NIL and Arkansas Football
According to the aforementioned study, Arkansas ranks 32nd nationally and 10th in the SEC in donations over the last 17 years (rankings do not include private schools). That’s below the likes of Missouri (No. 31), West Virginia (No. 27) and Illinois (No. 26). Arkansas’ No. 32 ranking in booster donations is out of line with its No. 20 ranking in total athletic revenue, which is well ahead of Mizzou (No. 28), West Virginia (No. 45) and Illinois (No. 24).
This disparity indicates that while fans of Arkansas football overall are passionate and punch well above their weight relative to the state’s population, the same can’t be said specifically for the program’s boosters – outside of NIL collectives like One Arkansas, at least.
The influx of wealth into Northwest Arkansas over those 17 years has not led to the competitive advantage many imagined, at least not in terms of traditional donations and on-field success in football. (It does appear to have helped in other sports.)
It’s easy for desperate fans to imagine the wealthy individuals and corporations of Northwest Arkansas could simply buy enough of the best players for the Razorbacks to compete at the highest level of the SEC. But pretty much every SEC fanbase has its own collection of wealthy supporters, and if the investments in the program don’t translate to results on the field, who could blame them if they decided to slow down those contributions (if not stop altogether) until a significant change is made in the program?

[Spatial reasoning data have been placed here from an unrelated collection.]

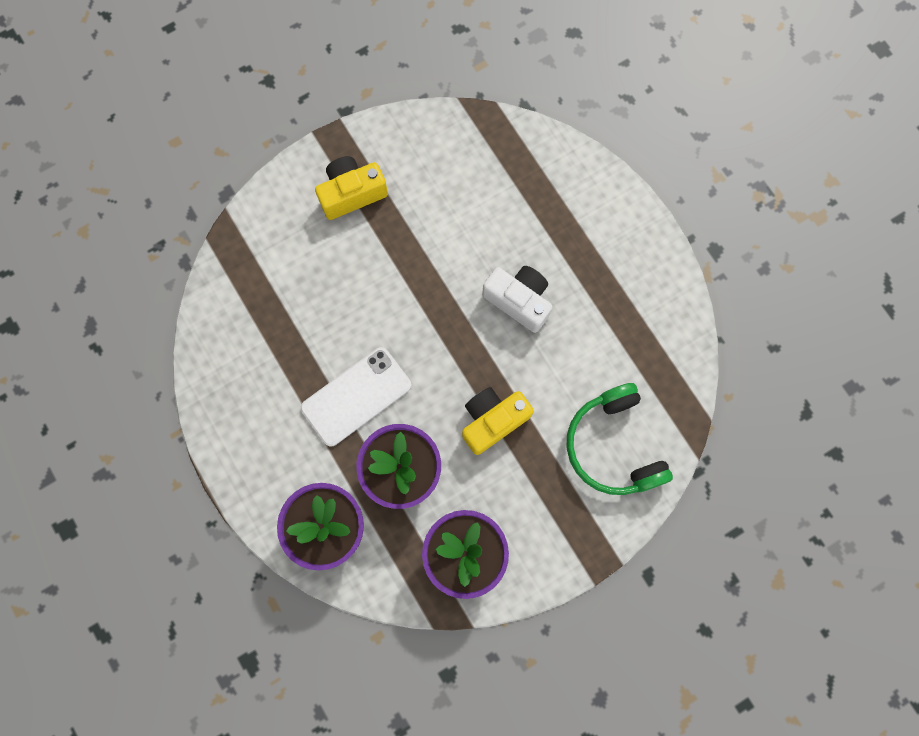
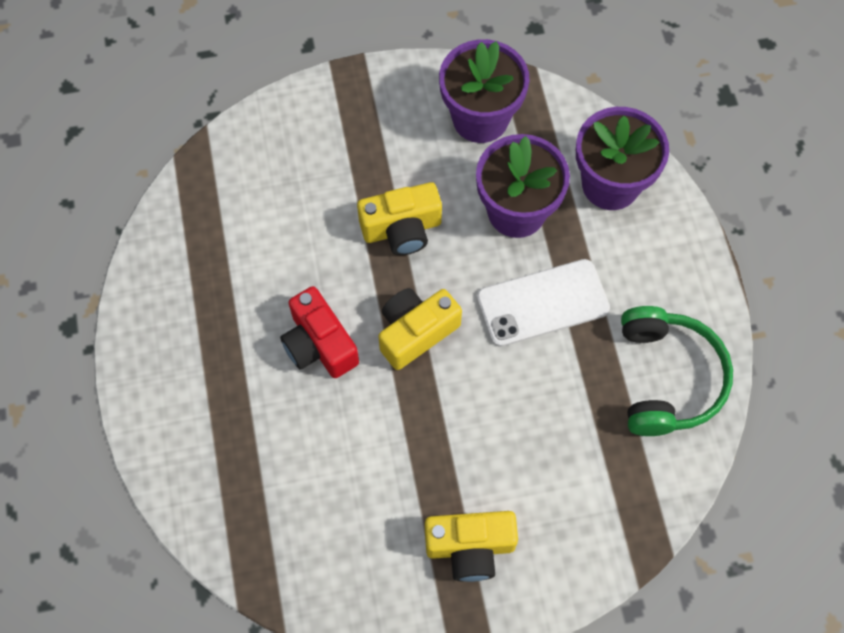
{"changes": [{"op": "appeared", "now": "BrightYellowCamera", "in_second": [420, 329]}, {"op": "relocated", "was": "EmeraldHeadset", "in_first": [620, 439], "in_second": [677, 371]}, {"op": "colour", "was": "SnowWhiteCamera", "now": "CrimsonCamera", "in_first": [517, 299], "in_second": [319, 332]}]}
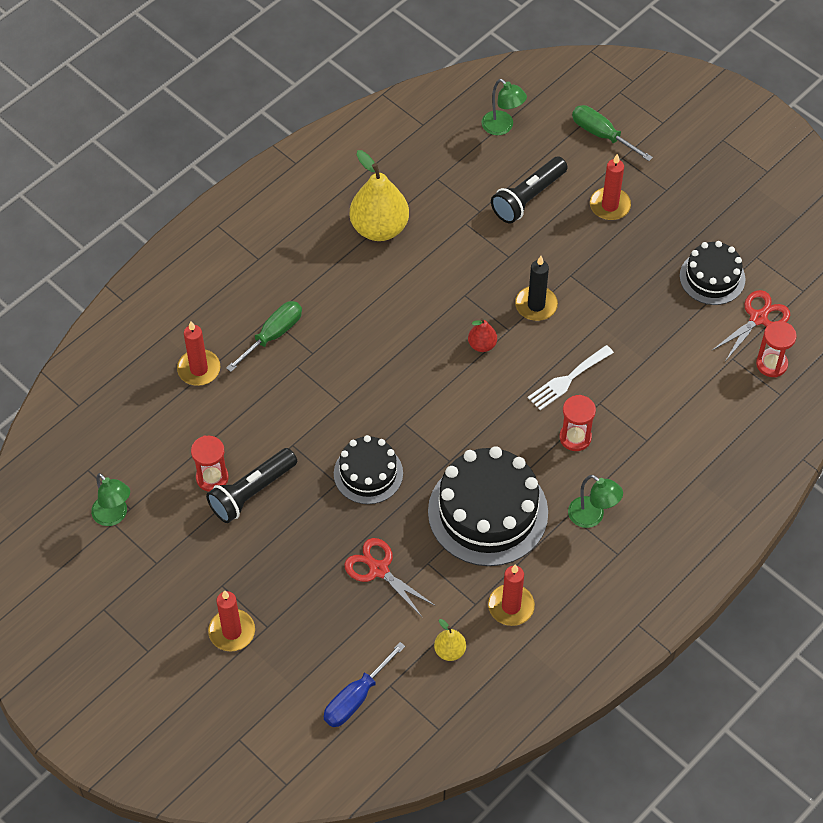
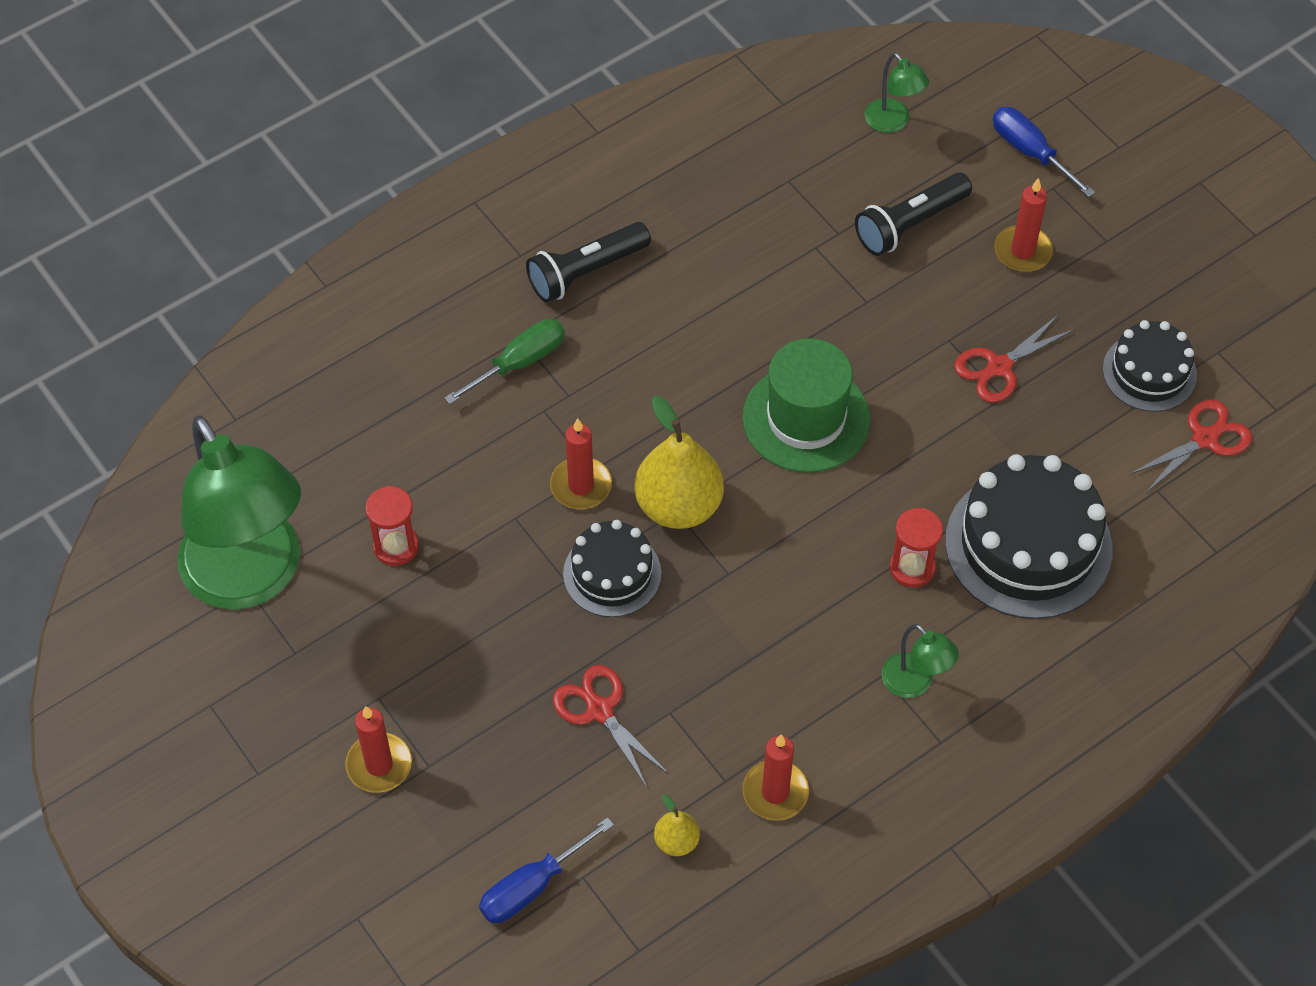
{"changes": [{"op": "missing", "was": "JetBlackCandle", "in_first": [536, 288]}, {"op": "missing", "was": "SnowWhiteTableFork", "in_first": [571, 377]}, {"op": "missing", "was": "CrimsonHourglass", "in_first": [776, 349]}, {"op": "appeared", "now": "CrimsonScissors", "in_second": [1014, 358]}, {"op": "relocated", "was": "CrimsonCandle", "in_first": [199, 353], "in_second": [581, 463]}, {"op": "relocated", "was": "JetBlackTorch", "in_first": [251, 485], "in_second": [588, 262]}, {"op": "relocated", "was": "BrightYellowPear", "in_first": [379, 195], "in_second": [679, 462]}, {"op": "relocated", "was": "JetBlackGateau", "in_first": [488, 506], "in_second": [1029, 536]}, {"op": "exchanged", "was": "CrimsonPear", "now": "EmeraldHat", "in_first": [482, 335], "in_second": [806, 405]}, {"op": "colour", "was": "EmeraldFlatScrewdriver", "now": "CobaltFlatScrewdriver", "in_first": [612, 133], "in_second": [1044, 152]}, {"op": "size", "was": "EmeraldDeskLamp", "in_first": [110, 499], "in_second": [239, 512], "ratio": 2.45}]}
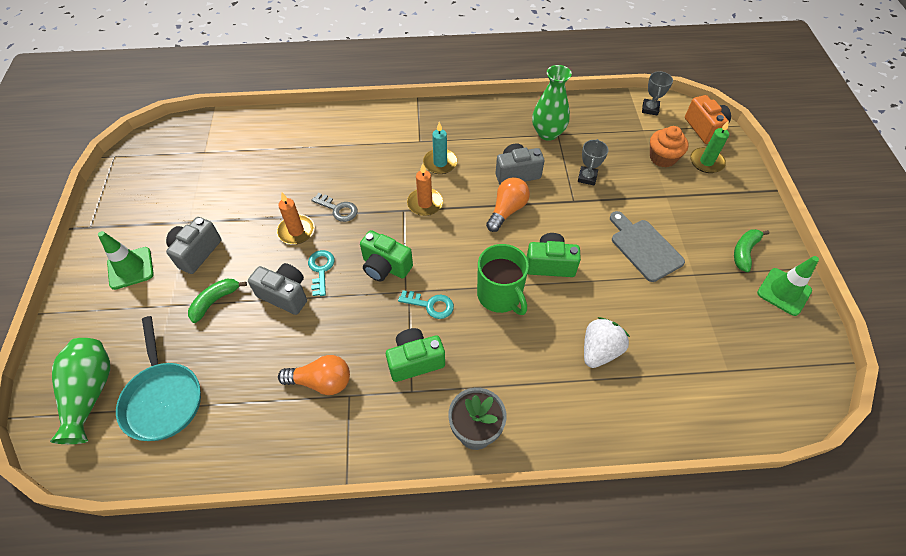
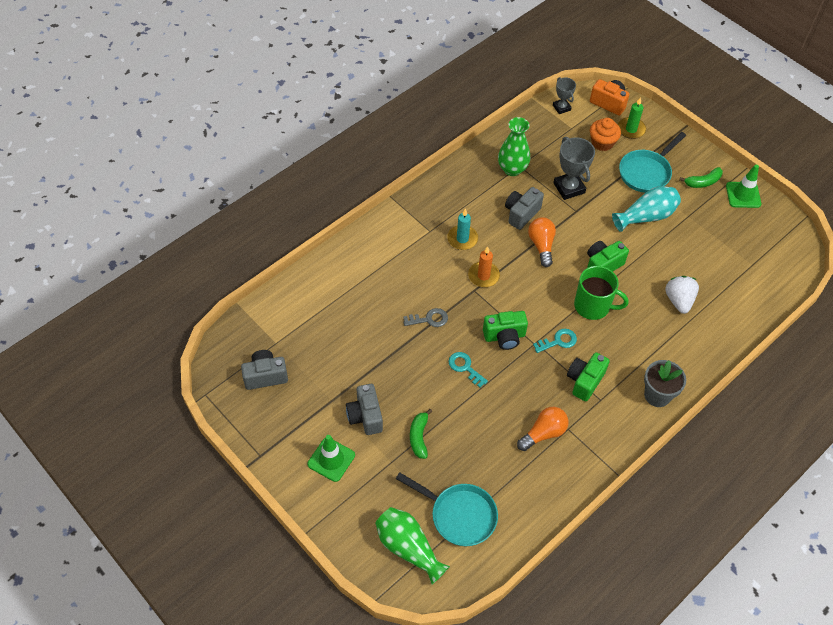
{"changes": [{"op": "missing", "was": "OrangeCandle", "in_first": [296, 218]}, {"op": "appeared", "now": "TurquoiseSkillet", "in_second": [652, 162]}, {"op": "relocated", "was": "AshGreyCamera", "in_first": [277, 289], "in_second": [264, 370]}, {"op": "exchanged", "was": "AshGreyCuttingBoard", "now": "TurquoiseFlowerVase", "in_first": [647, 246], "in_second": [646, 209]}, {"op": "spun", "was": "EmeraldBananaFruit", "in_first": [751, 250], "in_second": [701, 177], "clockwise": -105}, {"op": "size", "was": "AshGreyAwardCup", "in_first": [593, 162], "in_second": [574, 168], "ratio": 1.65}]}
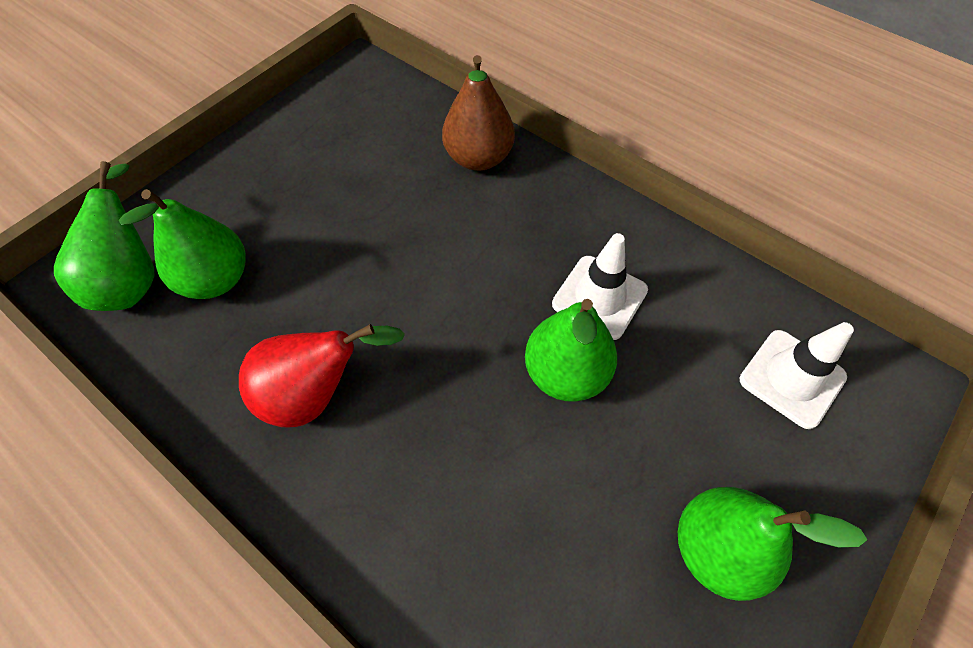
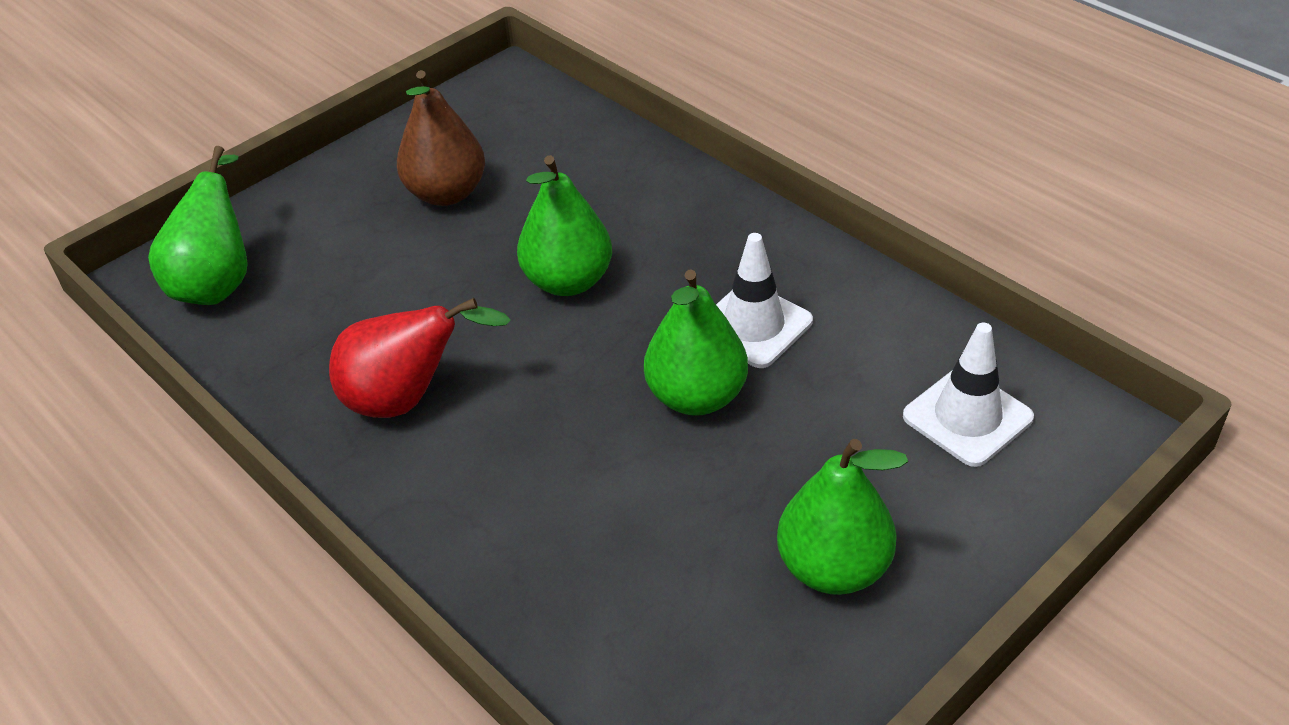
{"changes": [{"op": "relocated", "was": "EmeraldPear", "in_first": [182, 244], "in_second": [564, 225]}, {"op": "relocated", "was": "DarkBrownPear", "in_first": [478, 113], "in_second": [441, 138]}]}
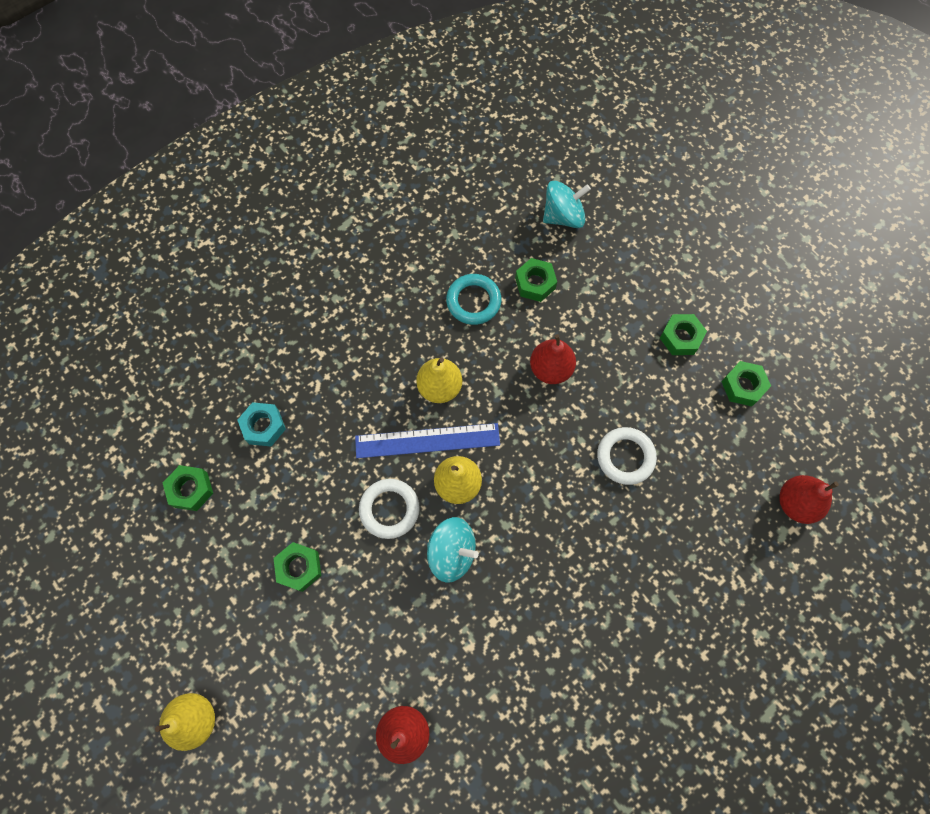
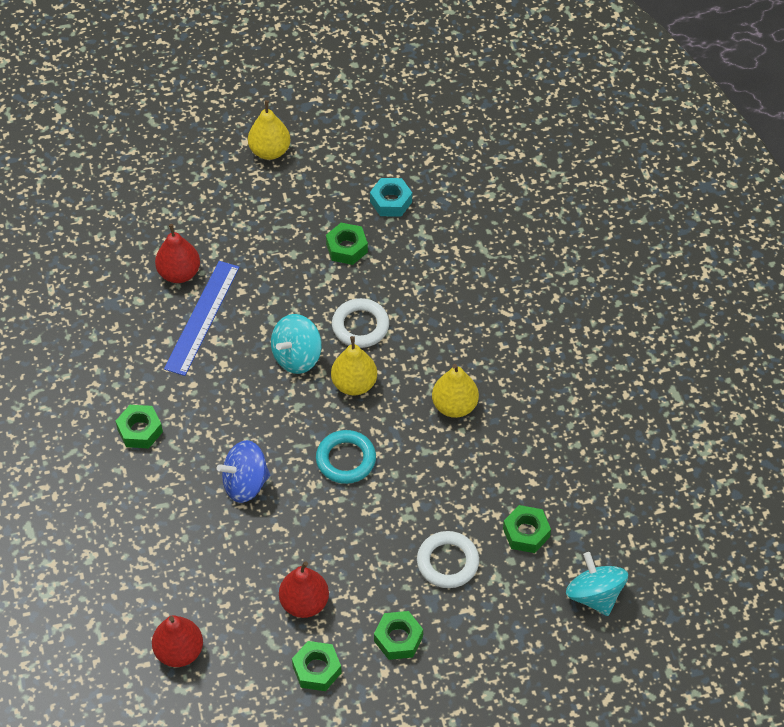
{"changes": [{"op": "appeared", "now": "CobaltToyTop", "in_second": [243, 471]}, {"op": "relocated", "was": "EmeraldNut", "in_first": [188, 488], "in_second": [139, 426]}, {"op": "relocated", "was": "TurquoiseNut", "in_first": [261, 424], "in_second": [391, 197]}, {"op": "relocated", "was": "CobaltStraightedge", "in_first": [427, 440], "in_second": [202, 318]}, {"op": "relocated", "was": "TurquoiseTorus", "in_first": [473, 299], "in_second": [346, 457]}, {"op": "relocated", "was": "CrimsonPear", "in_first": [553, 359], "in_second": [304, 589]}, {"op": "relocated", "was": "SnowWhiteTorus", "in_first": [627, 456], "in_second": [448, 559]}, {"op": "spun", "was": "TurquoiseToyTop", "in_first": [567, 204], "in_second": [597, 584], "clockwise": 150}]}
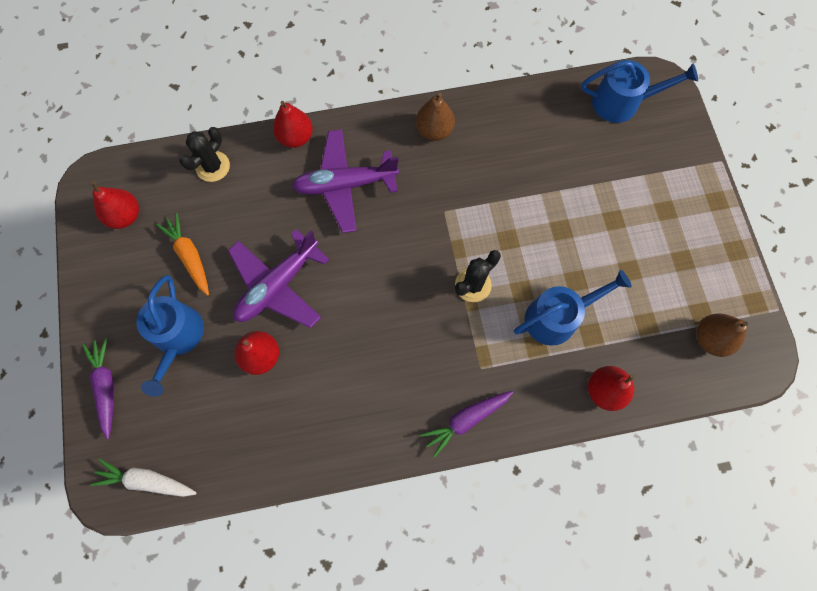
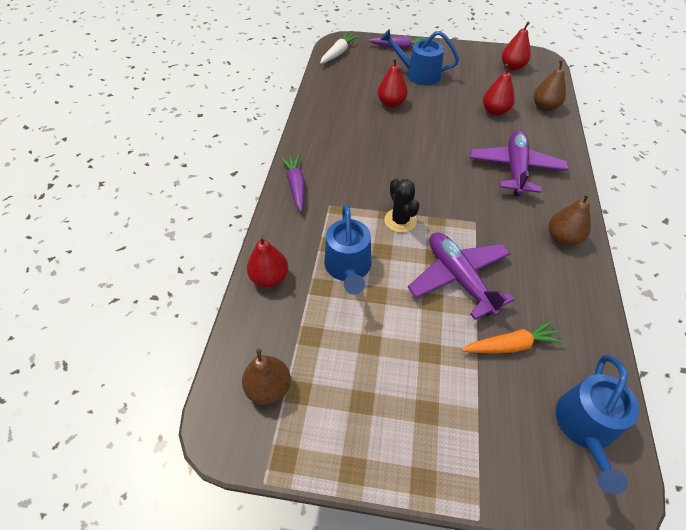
{"changes": [{"op": "relocated", "was": "OrangeCarrot", "in_first": [182, 254], "in_second": [513, 336]}, {"op": "relocated", "was": "RoyalPurpleToyPlane", "in_first": [279, 278], "in_second": [461, 276]}, {"op": "relocated", "was": "CrimsonPear", "in_first": [293, 124], "in_second": [499, 90]}, {"op": "exchanged", "was": "JetBlackCactus", "now": "DarkBrownPear", "in_first": [204, 154], "in_second": [550, 85]}]}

Sam Pittman has been a successful offensive line coach for a long time, and it’s earned him the chance to earn several millions of dollars in his current position. As long as there is another game to play, he and the team have an opportunity to win and change the mood around the Arkansas football program. There are several examples of teams overcoming bad losses in September and still having successful seasons. Everyone likes Pittman and wants him to succeed, but he needs quickly find that magic with the offensive line that landed him in his position in the first place.
*While the non profit-oriented One Arkansas NIL collective isn’t a part of the Razorbacks’ athletic department per se, it is associated with the Razorback Foundation, the athletic department’s essentially private fundraising arm. As Hunter Yurachek explained it in a Sept 18 interview with The Buzz 103.7 FM, “it enters into an ambassador agreement with our student-athletes, [who] are tied to a charitable organization.” They are in turn paid by the organization for promotion of the group’s cause (eg KJ Jefferson raising money for the United Way in Mississippi for flood relief).
The Razorback Foundation’s job is ensure that the student-athlete actually does the job required before the money is paid.